HURIWA in a statement by the National Coordinator Comrade Emmanuel Onwubiko and the National Media Affairs Director Miss Zainab Yusuf said that it was absolutely absurd, the explanation by the National Bureau of Statistics that it adopted a new methodology in reaching the very recent determination of the estimated percentage of Nigerians that are poor in which case the percentage of poor people in Nigeria in 2012 was now higher than the just released statistical data even when it is clear that poverty has grown exponentially and geometrically even by the admissions of President Muhammadu Buhari who stated last year that based on intelligence made available to him that there are 100 million poor Nigerians.

HURIWA stated that it is only political statistics that can magically reduce the percentage of poor Nigerians from what it told the nation years back long before Nigeria became the POVERTY CAPITAL OF THE WORLD thus overtaking India in 2019 just as the Rights group said nobody needs a statistician to conjure up a magical percentage of the poor that is diametrically opposed to the realities on the ground.

"How come in 2012, the population of the poor in Nigeria statistically stood at over sixty one percent as rated by the National Bureau of Statistics at that time that Nigeria is not so much hobbled by massive poverty to a level of becoming the POVERTY CAPITAL of the World and now that even President Muhammadu Buhari stated that there were 100 million poor people in Nigeria only last year only for the National Bureau of Statistics to sit in the air conditioned offices in the Central Business district in Abuja and in what could be the greatest fallacy of the twenty first century to state that the nation now has only forty percent of poor people amongst the population of 200 million?

HURIWA recalled that the National Bureau of Statistics had in 2012 stated that Poverty has risen in Nigeria, with almost 100 million people living on less than a $1 (£0.63) a day, despite economic growth, statistics have shown.
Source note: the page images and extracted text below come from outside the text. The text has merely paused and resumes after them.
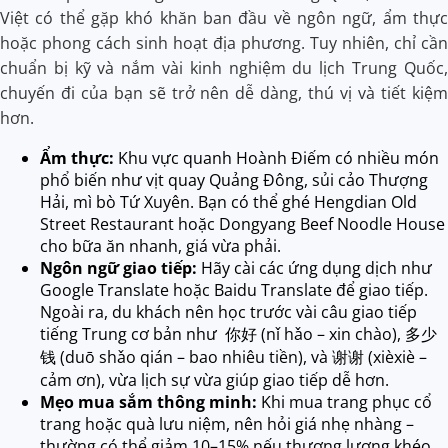
Việt có thể gặp khó khăn ban đầu về ngôn ngữ, ẩm thực
hoặc phong cách sinh hoạt địa phương. Tuy nhiên, chỉ cần
chuẩn bị kỹ và nắm vài kinh nghiệm du lịch Trung Quốc,
chuyến đi của bạn sẽ trở nên dễ dàng, thú vị và tiết kiệm
hơn.
Ẩm thực:
Khu vực quanh Hoành Điếm có nhiều món
phổ biến như vịt quay Quảng Đông, sủi cảo Thượng
Hải, mì bò Tứ Xuyên. Bạn có thể ghé Hengdian Old
Street Restaurant hoặc Dongyang Beef Noodle House
cho bữa ăn nhanh, giá vừa phải.
Ngôn ngữ giao tiếp:
Hãy cài các ứng dụng dịch như
Google Translate hoặc Baidu Translate để giao tiếp.
Ngoài ra, du khách nên học trước vài câu giao tiếp
tiếng Trung cơ bản như 你好 (nǐ hǎo – xin chào), 多少
钱 (duō shǎo qián – bao nhiêu tiền), và 谢谢 (xièxiè –
cảm ơn), vừa lịch sự vừa giúp giao tiếp dễ hơn.
Mẹo mua sắm thông minh:
Khi mua trang phục cổ
trang hoặc quà lưu niệm, nên hỏi giá nhẹ nhàng –
thường có thể giảm 10–15% nếu thương lượng khéo.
HURIWA which cited a news report by the British Broadcasting corporation as stating that the National Bureau of Statistics said 60.9% of Nigerians in 2010 were living in "absolute poverty" - this figure had risen from 54.7% in 2004.

HURIWA recalled that the bureau predicted this rising trend was likely to continue even as the report, stated that absolute poverty is measured by the number of people who can afford only the bare essentials of shelter, food and clothing.
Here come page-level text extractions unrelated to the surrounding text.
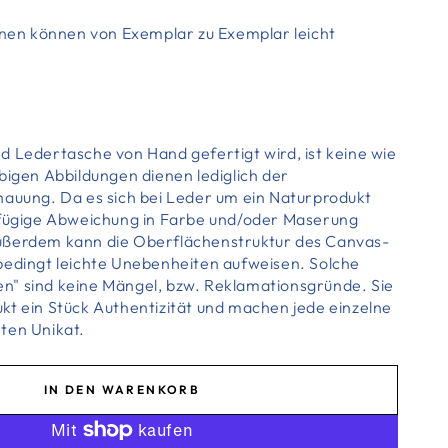
ionen können von Exemplar zu Exemplar leicht
d Ledertasche von Hand gefertigt wird, ist keine wie
bigen Abbildungen dienen lediglich der
hauung. Da es sich bei Leder um ein Naturprodukt
gfügige Abweichung in Farbe und/oder Maserung
ußerdem kann die Oberflächenstruktur des Canvas-
bedingt leichte Unebenheiten aufweisen. Solche
" sind keine Mängel, bzw. Reklamationsgründe. Sie
kt ein Stück Authentizität und machen jede einzelne
ten Unikat.
IN DEN WARENKORB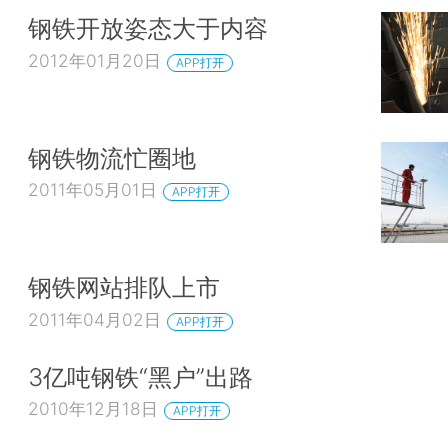
钢铁开放姿态大于内容
2012年01月20日
APP打开
钢铁物流忙圈地
2011年05月01日
APP打开
钢铁网站排队上市
2011年04月02日
APP打开
3亿吨钢铁“黑户”出路
2010年12月18日
APP打开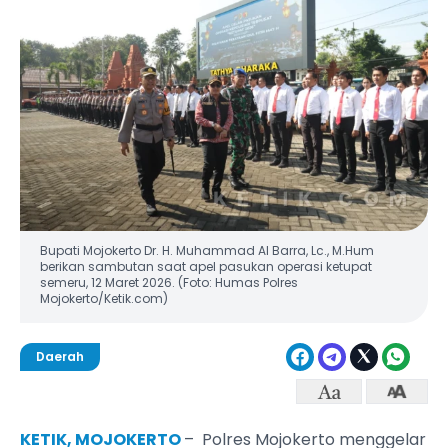
Bupati Mojokerto Dr. H. Muhammad Al Barra, Lc., M.Hum
berikan sambutan saat apel pasukan operasi ketupat
semeru, 12 Maret 2026. (Foto: Humas Polres
Mojokerto/Ketik.com)
Daerah
KETIK, MOJOKERTO
– Polres Mojokerto menggelar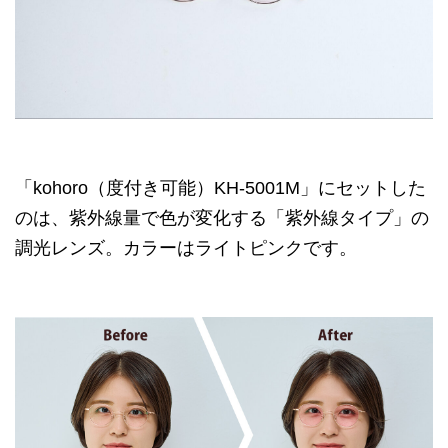
「kohoro（度付き可能）KH-5001M」にセットした
のは、紫外線量で色が変化する「紫外線タイプ」の
調光レンズ。カラーはライトピンクです。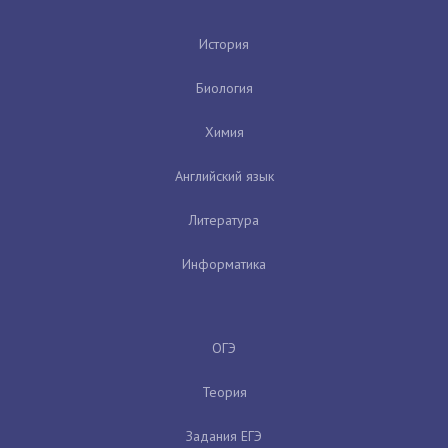
История
Биология
Химия
Английский язык
Литература
Информатика
ОГЭ
Теория
Задания ЕГЭ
The NBS, a government agency, said there was a paradox at the heart of Nigeria as the economy was going from strength to strength, mainly because of oil production - yet Nigerians were getting poorer.

HURIWA quoted the NBS as saying in 2012 thus: "Despite the fact that the Nigerian economy is growing, the proportion of Nigerians living in poverty is increasing every year, although it declined between 1985 and 1992, and between 1996 and 2004,".

HURIWA recalled that the NBS said in 2012 that relative poverty was most apparent in the north of the country, with Sokoto state's poverty rate the highest at 86.4%.

In the north-west and north-east of the country poverty rates were recorded at 77.7% and 76.3% respectively, compared to the south-west at 59.1%.

HURIWA however dismissed the latest report that only forty percent of people in Nigeria live in poverty, figures published by the statistics office on Monday showed, highlighting the low levels of wealth in a country that has Africa's biggest economy.

HURIWA recalled that the National Bureau of Statistics (NBS), in a report about poverty and inequality from September 2018 to October 2019, said 40% of people in the continent's most populous country lived below its poverty line of 137,430 naira ($381.75) per year. It said that represents 82.9 million people.

HURIWA CONDEMNS the report as empirically unrealistic and at best is politically tainted statistics since even the same agency had previously stated that the POVERTY RATE was high in Nigeria and from all available evidence in the public domain the POVERTY RATE is widening even as unemployment has reached an alarming dimensions with hundreds of companies folding up due to lack of the enabling environment for productivity.